This repository contains R code for extracting a variety of text features, including character-based, token-based, sentiment, readability, lexical diversity, and more. These functions leverage libraries like NLP, openNLP, tm, and SnowballC to preprocess text and generate insightful features for further analysis.
Below is a brief description of various functions available in this repository.
- text_to_character_features: Extracts various character-based features from input text, such as the number of whitespaces, text length (excluding whitespaces), numeric, alphabetic, and non-alphanumeric characters.
- text_to_token_features: Extracts various token-based features from input text, including counts of different types of tokens such as alphabetic, numeric, non-alphanumeric, and tokens of various lengths and cases.

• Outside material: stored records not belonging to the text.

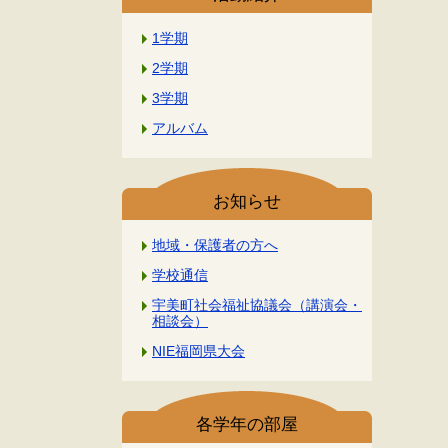
1学期
2学期
3学期
アルバム
お知らせ
地域・保護者の方へ
学校通信
宇美町社会福祉協議会（講演会・
相談会）
NIE福岡県大会
各学年の部屋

- text_to_differential_features: Generates differential features from input text by calculating character and token-based features, and then comparing them with features from the concatenated text to identify differences.
- text_to_transformed_text: Compresses input text by removing non-alphanumeric characters, then chunks the compressed text based on dictionary matches to create a transformed text version.
- text_to_indicator_features: Determines the presence of numeric, alphabetic, punctuation, non-ASCII, and non-alphanumeric ASCII characters in input text, generating corresponding indicator features.
- text_to_sentiment_features: Extracts various sentiment features from input text using multiple sentiment analysis methods, including NRC, Bing, AFINN, emotion classification, and polarity classification.
- text_to_chunked_features: Extracts various features from transformed text, including character-based, token-based, sentiment, and indicator features, and labels them as chunked.
- text_to_readability_features: Computes various readability features for input text using different readability indices and lexical distributions, ensuring text is encoded in UTF-8 format.
- text_to_lexical_diversity_features: Computes lexical diversity features for input text using various indices, including TTR, MSTTR, MATTR, Maas, and MTLD.
- text_to_ngrams_list: Generates a list of the most frequent n-grams (up to 1000) from the input text using a specified n-gram length.
- text_to_ngram_features_scoring: Generates a matrix of n-gram features for input text, scoring each text based on the presence of specific n-grams from a predefined list.
- text_to_ngram_features: Generates n-gram features for input text, creating a matrix that scores each text based on the presence and frequency of specific n-grams up to a length of 1000.
- text_to_pos_features: Extracts Part-of-Speech (POS) features from input text using Penn Treebank tags and the OpenNLP library, creating a matrix of POS tag frequencies.
- text_to_entity_features: Identifies and extracts named entities from input text using OpenNLP models, generating a matrix with counts for entities like dates, locations, money, organizations, people, and percentages.